Twenty-one activists - including the head of the state NAACP - entered guilty pleas Friday, then defended their actions and said they were proud to have been arrested at Wake County school board meetings.
In 2010, activists took over the seats of school board members, banged the walls and refused to give up the lectern to protest the board's elimination of socioeconomic diversity as a factor in student assignment. After nearly two years of wrangling, the activists agreed to a plea deal which will allow them to perform community service that could result in the misdemeanor charges being dismissed.
"We are proud today to be found guilty of standing for righteousness," said the Rev. William Barber, president of the North Carolina chapter of the National Association for the Advancement of Colored People. "This kind of guilt is redemptive."
Barber said their civil disobedience brought attention to the concerns they had that the school board's actions would resegregate schools. Barber credited the protests with helping knock the Republican majority out of power in last fall's elections.
"Our moral outcry worked to sensitize the public's conscience," Barber said. "The public responded through their organizing and electoral power by removing the majority that was engaging in regressive public education policies."
Prosecutors, however, said the case involved treating the protesters like any other trespassing defendants. The protesters were offered a chance to enter a first-offender program allowing for deferred prosecution.
In addition to pleading guilty, the protesters will perform 40 hours of community service and pay $430 each to cover court costs and the fee for the community service program. If they complete the work in the next six months, the charges will be dismissed.
The deal was also approved by District Court Judge James Fullwood.
If the charges are dismissed, the protesters can also file to have them expunged.
"Their offense was against the community," said District Attorney Colon Willoughby. "They should serve the community."
Assistant District Attorney Steven Saad, who oversaw the cases, said the protesters could perform duties such as working in soup kitchens and food banks.
"I don't feel like it's a punishment," said Scott Bass of Raleigh, who pleaded guilty Friday. "Community service is a responsibility that everyone should do."
Thirty people were arrested in 2010. In addition to Barber, the 21 people who pleaded guilty Friday included the Rev. Nancy Petty, pastor of Raleigh's Pullen Memorial Baptist Church; Tim Tyson, a Duke University historian and author; and the Rev. Curtis Gatewood, a leader in the state NAACP.
Saad said the remaining nine protesters will appear in court March 16.
The plea deals came after efforts by Willoughby to seek mediation fell through.

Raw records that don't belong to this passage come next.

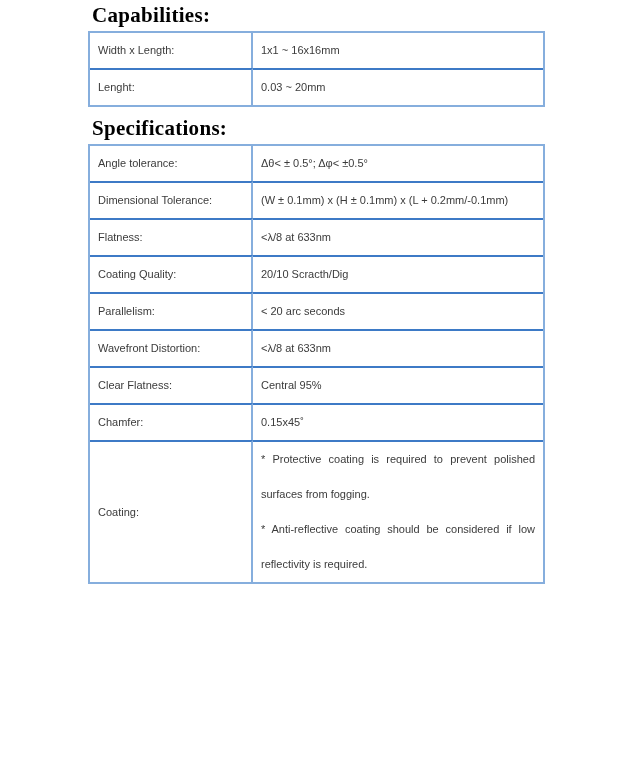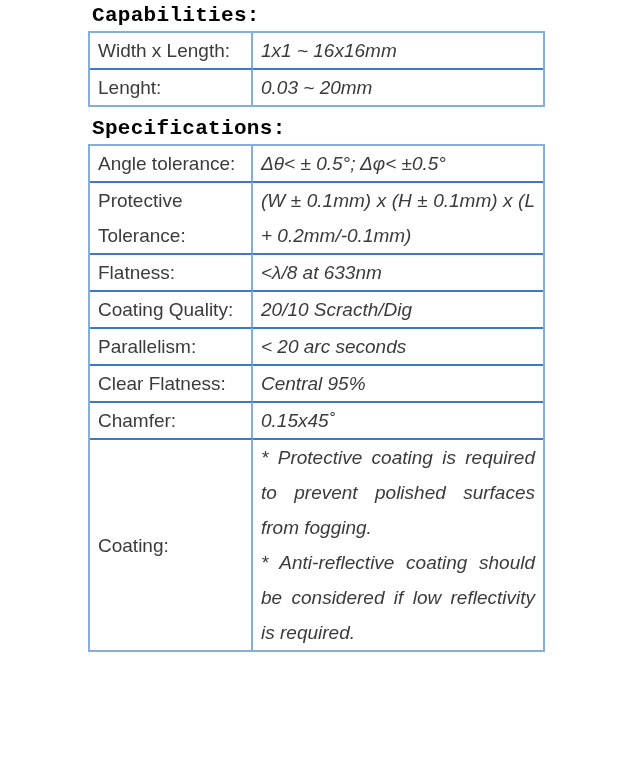--- a/index.html
+++ b/index.html
@@ -19,47 +19,47 @@
     height: 764px;
     overflow: hidden;
     font-family: "Liberation Sans", sans-serif;
     color: var(--text);
   }
   .doc {
     padding: 4px 0 0 88px;
     width: 457px;
   }
   .section-title {
-    font-family: Liberation Mono, monospace;
+    font-family: Liberation Serif, serif;
     font-weight: bold;
     color: var(--heading);
     font-size: 21px;
     line-height: 23px;
     margin: 0 0 4px 4px;
     letter-spacing: 0.3px;
   }
   .spec-section { margin-top: 10px; }
   table.data-table {
     border-collapse: separate;
     border-spacing: 0;
     border: 2px solid var(--border-outer);
     width: 453px;
   }
   td {
-    font-size: 19px;
+    font-size: 11px;
     line-height: 35px;
     height: 35px;
     padding: 0 8px;
     vertical-align: middle;
   }
   td.label-cell {
     width: 145px;
     border-right: 2px solid var(--border-outer);
   }
-  td.value-cell { width: 274px; font-style: italic; }
+  td.value-cell { width: 274px; }
   tr + tr td { border-top: 2px solid var(--border-inner-h); }
   td p {
     margin: 0;
     text-align: justify;
   }
 </style>
 </head>
 <body>
 
 <div class="doc">
@@ -88,41 +88,47 @@
     <h2 class="section-title">Specifications:</h2>
     <table class="data-table">
       <tbody>
           <tr>
             <td class="label-cell">Angle tolerance:</td>
             <td class="value-cell">
               <p>Δθ&lt; ± 0.5°; Δφ&lt; ±0.5°</p>
             </td>
           </tr>
           <tr>
-            <td class="label-cell">Protective Tolerance:</td>
+            <td class="label-cell">Dimensional Tolerance:</td>
             <td class="value-cell">
               <p>(W ± 0.1mm) x (H ± 0.1mm) x (L + 0.2mm/-0.1mm)</p>
             </td>
           </tr>
           <tr>
             <td class="label-cell">Flatness:</td>
             <td class="value-cell">
               <p>&lt;λ/8 at 633nm</p>
             </td>
           </tr>
           <tr>
             <td class="label-cell">Coating Quality:</td>
             <td class="value-cell">
               <p>20/10 Scracth/Dig</p>
             </td>
           </tr>
           <tr>
             <td class="label-cell">Parallelism:</td>
             <td class="value-cell">
               <p>&lt; 20 arc seconds</p>
+            </td>
+          </tr>
+          <tr>
+            <td class="label-cell">Wavefront Distortion:</td>
+            <td class="value-cell">
+              <p>&lt;λ/8 at 633nm</p>
             </td>
           </tr>
           <tr>
             <td class="label-cell">Clear Flatness:</td>
             <td class="value-cell">
               <p>Central 95%</p>
             </td>
           </tr>
           <tr>
             <td class="label-cell">Chamfer:</td>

The school board had agreed to mediation. Saad said attorneys for the protesters told him they were interested in mediation in late October. That was after Democrats had swept four seats on the Oct. 11 ballot and were favored to win a Nov. 6 runoff election that would give them control of the board.
In their last meeting, the Republican-led board voted Dec. 1 to rescind the mediation offer. The new Democratic majority opted not to reverse the prior board's decision.
"I respect the decision of the DA and the decision of the judge, especially for the majority of people who were roped into it," said school board member John Tedesco. "But for leaders like Rev. Barber, who've been arrested multiple times, I'm concerned how he could get into a first offender program."